═══ Dataset

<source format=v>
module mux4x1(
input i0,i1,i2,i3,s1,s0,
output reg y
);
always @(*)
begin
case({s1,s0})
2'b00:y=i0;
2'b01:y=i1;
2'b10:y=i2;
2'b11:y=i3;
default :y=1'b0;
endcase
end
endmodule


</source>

══════
═══ Dataset

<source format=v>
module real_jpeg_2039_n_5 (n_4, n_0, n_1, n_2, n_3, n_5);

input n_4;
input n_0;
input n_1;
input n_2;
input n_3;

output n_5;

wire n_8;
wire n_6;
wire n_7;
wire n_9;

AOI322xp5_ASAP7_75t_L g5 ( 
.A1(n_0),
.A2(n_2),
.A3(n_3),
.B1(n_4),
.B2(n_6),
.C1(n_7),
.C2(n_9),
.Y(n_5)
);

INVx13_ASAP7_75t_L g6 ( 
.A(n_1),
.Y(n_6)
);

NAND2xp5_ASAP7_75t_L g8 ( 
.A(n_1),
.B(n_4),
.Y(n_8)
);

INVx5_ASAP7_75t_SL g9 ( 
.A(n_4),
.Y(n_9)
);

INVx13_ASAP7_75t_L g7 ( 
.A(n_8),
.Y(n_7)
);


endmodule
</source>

══════

**Request**
Look through the records above for the word "input" and state how many lines contain it, giving the number alone.

**Written solution**
6